Not unless you have the Mother of All Pearls!

Posted

T-steel:  Would it then follow that Heritage's "Little One" would sport, in an ideal world, "Minnie Pearls"?  And I didn't mean that to be Wry, man.  And, to get to the meat of the matter, Mr. Seacup, I think you meant "Abaloney," for that stuff sandwiched into the fingerboard.
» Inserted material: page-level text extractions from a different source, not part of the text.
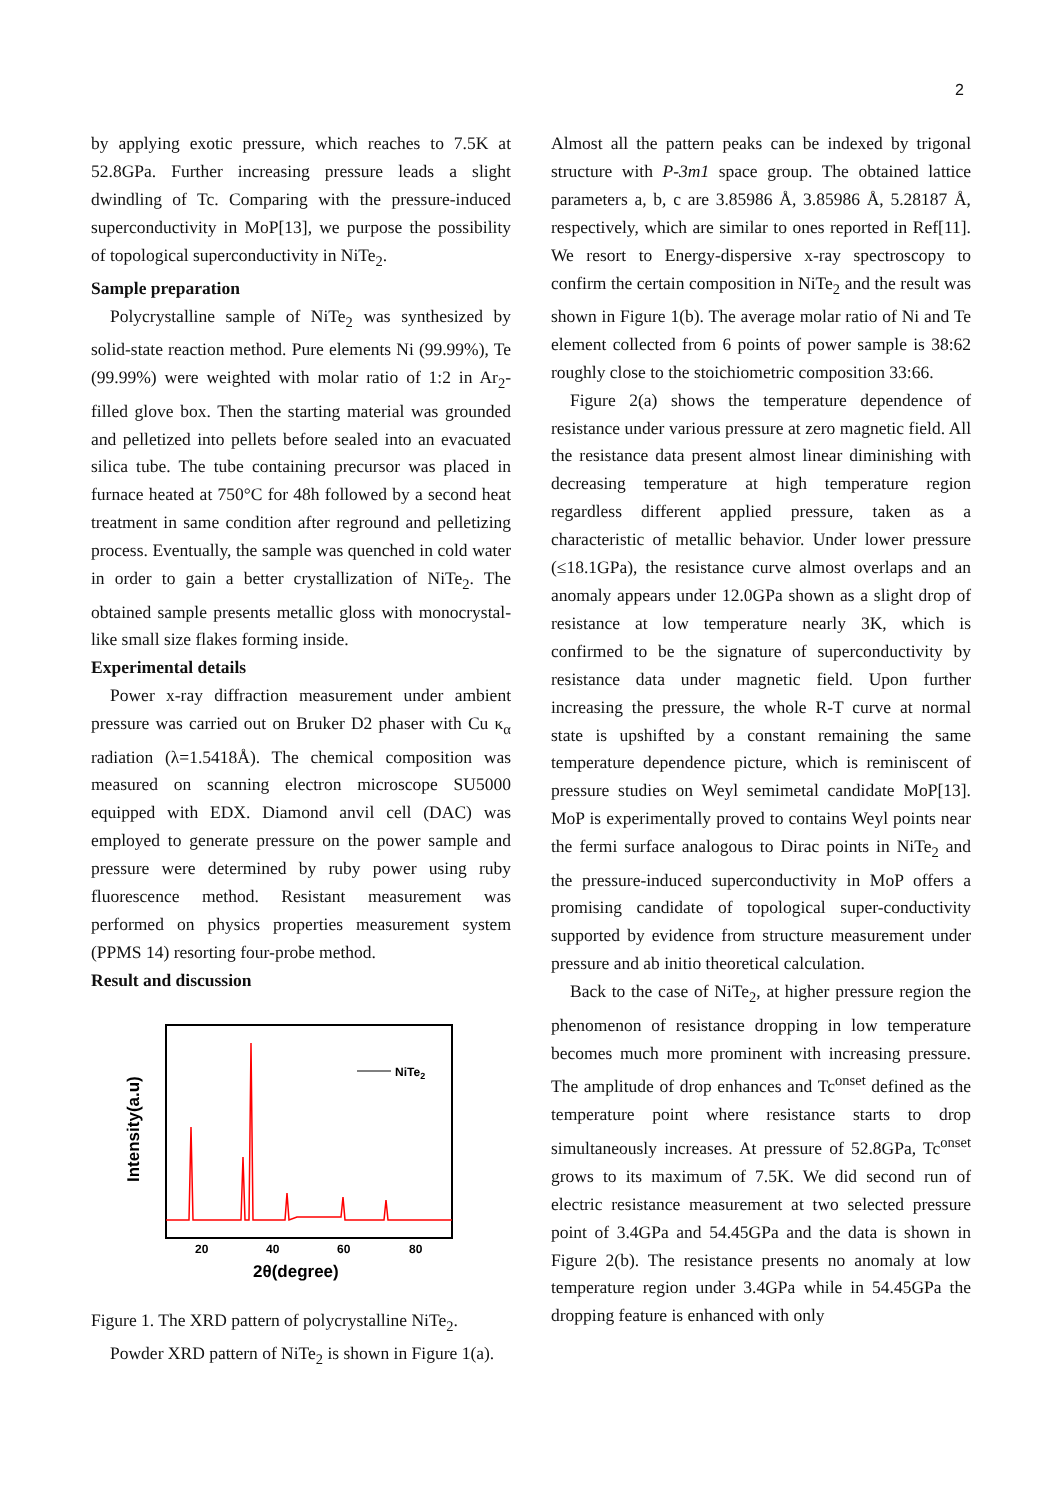2
by applying exotic pressure, which reaches to 7.5K at 52.8GPa. Further increasing pressure leads a slight dwindling of Tc. Comparing with the pressure-induced superconductivity in MoP[13], we purpose the possibility of topological superconductivity in NiTe<sub>2</sub>.
Sample preparation
Polycrystalline sample of NiTe<sub>2</sub> was synthesized by solid-state reaction method. Pure elements Ni (99.99%), Te (99.99%) were weighted with molar ratio of 1:2 in Ar<sub>2</sub>-filled glove box. Then the starting material was grounded and pelletized into pellets before sealed into an evacuated silica tube. The tube containing precursor was placed in furnace heated at 750°C for 48h followed by a second heat treatment in same condition after reground and pelletizing process. Eventually, the sample was quenched in cold water in order to gain a better crystallization of NiTe<sub>2</sub>. The obtained sample presents metallic gloss with monocrystal-like small size flakes forming inside.
Experimental details
Power x-ray diffraction measurement under ambient pressure was carried out on Bruker D2 phaser with Cu κ<sub>α</sub> radiation (λ=1.5418Å). The chemical composition was measured on scanning electron microscope SU5000 equipped with EDX. Diamond anvil cell (DAC) was employed to generate pressure on the power sample and pressure were determined by ruby power using ruby fluorescence method. Resistant measurement was performed on physics properties measurement system (PPMS 14) resorting four-probe method.
Result and discussion
NiTe2
20
40
60
80
2θ(degree)
Intensity(a.u)
Figure 1. The XRD pattern of polycrystalline NiTe<sub>2</sub>.
Powder XRD pattern of NiTe<sub>2</sub> is shown in Figure 1(a).
Almost all the pattern peaks can be indexed by trigonal structure with P-3m1 space group. The obtained lattice parameters a, b, c are 3.85986 Å, 3.85986 Å, 5.28187 Å, respectively, which are similar to ones reported in Ref[11]. We resort to Energy-dispersive x-ray spectroscopy to confirm the certain composition in NiTe<sub>2</sub> and the result was shown in Figure 1(b). The average molar ratio of Ni and Te element collected from 6 points of power sample is 38:62 roughly close to the stoichiometric composition 33:66.
Figure 2(a) shows the temperature dependence of resistance under various pressure at zero magnetic field. All the resistance data present almost linear diminishing with decreasing temperature at high temperature region regardless different applied pressure, taken as a characteristic of metallic behavior. Under lower pressure (≤18.1GPa), the resistance curve almost overlaps and an anomaly appears under 12.0GPa shown as a slight drop of resistance at low temperature nearly 3K, which is confirmed to be the signature of superconductivity by resistance data under magnetic field. Upon further increasing the pressure, the whole R-T curve at normal state is upshifted by a constant remaining the same temperature dependence picture, which is reminiscent of pressure studies on Weyl semimetal candidate MoP[13]. MoP is experimentally proved to contains Weyl points near the fermi surface analogous to Dirac points in NiTe<sub>2</sub> and the pressure-induced superconductivity in MoP offers a promising candidate of topological super-conductivity supported by evidence from structure measurement under pressure and ab initio theoretical calculation.
Back to the case of NiTe<sub>2</sub>, at higher pressure region the phenomenon of resistance dropping in low temperature becomes much more prominent with increasing pressure. The amplitude of drop enhances and Tc<sup>onset</sup> defined as the temperature point where resistance starts to drop simultaneously increases. At pressure of 52.8GPa, Tc<sup>onset</sup> grows to its maximum of 7.5K. We did second run of electric resistance measurement at two selected pressure point of 3.4GPa and 54.45GPa and the data is shown in Figure 2(b). The resistance presents no anomaly at low temperature region under 3.4GPa while in 54.45GPa the dropping feature is enhanced with only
                                          :rolleyes:

Posted

Ironically, the best tone producer is pure wood fretboard. Like many folks here, I am looking for the best of both worlds as far as tone and tradition. One thing about Heritage guitars that bothered me at first (and according to the salesperson who first showed me the Heritage line, he heard this quite a lot) was the Hamer like headstock design.

 

But after a while, I not only got used to the aesthetics, but appreciated the design for it's functionality...Oh Oh, here comes more fodder for controversy, but it appears that this design vs the G word headstock, delivers the strings to the tuners at a straighter angle. This means less string pressure on the sides of the nut grooves, which I imagine can increase to some infinitisimal degree sustain and however you define "tone" (whole other topic for discussion here- uh oh here's goes the rant: Tone, to me is subjective term, completely over used by the music media-I am speaking here specifically  about ads for guitars and amps. It means many things to many people. If you want tone to the bone, buy a Telecaster and crank up the bridge pickup!!! We are talking a spectrum of sound which transcends treble and bass. Natural compression and distortion play a big role as well.)

 

I will now rephrase my original statement: The best SOUND producer is a pure wood fretboard. Think about it, the only thing those blocks (plastic MOP Abalone-don't matter) serve is for looks. The extra wood that would have been there to help transfer the sound is chisled away.  Although we like our traditions and aesthetically pleasing inlays, the best thing for the fretboard are no markers at all. Besides, if you really need a point of reference, you can follow the little dots they paint on the binding on top of the neck-which most people look at anyway.

 

Yet, like my orginal problem with the Heritage headstocks, something doesn't look right to me unless an electric guitar has the inlays-block or trapezoid or even split (real MOP preferered and, NO DOTS!!! -save that for the acoustics) I'll take my chances with the sound.

 

On a side note, Godin guitars is a good example of a make that  firmly believes in the theory that less is more on the fretboard which in the end equals better sound. I have owned a Godin, and hell if I could tell any difference :rolleyes:

Posted

You know I can't believe no one has mentioned shoes and their effect on tone.  Tennis shoes vs. cowboy boots vs. sandles vs. bare feet.  I'm mostly a tennis shoe guy myself, but have been thinking about switching to cowboy boots as I want more kick in my tone!

Posted

Ah, Guitart, the good Dr. Covach has, in fact, insightfully alluded to shoes, an accoutrement I have observed is crucial to tone.  I'm afraid my observations conclude that, in no instance, do tennis shoes make any substantive contribution to tone, and may, in fact, have a decidedly negative effect, particularly when one is in either the blues or jazz idioms.  Non-textured hide cowboy boots, preferably black, seem to have a more broad application than one might initially think in either not affecting tone negatively or improving tone across a wide spectrum of musical styles.  A subtle black moccasin type shoe seems to have a generally positive effect on tone, regardless of genre, as does a lace-up shoe of no more than three eyelets.  Any type of authoritative boot particularly with lugged sole, is de rigeur for metal,  adding meaningfully to frequencies above 3K.  GlamRock seems to sound better in some sort of slipper or metallic boot.  Sandals, definitely folk acoustic only!  And regardless of oeuvre, brown footwear, NEVER!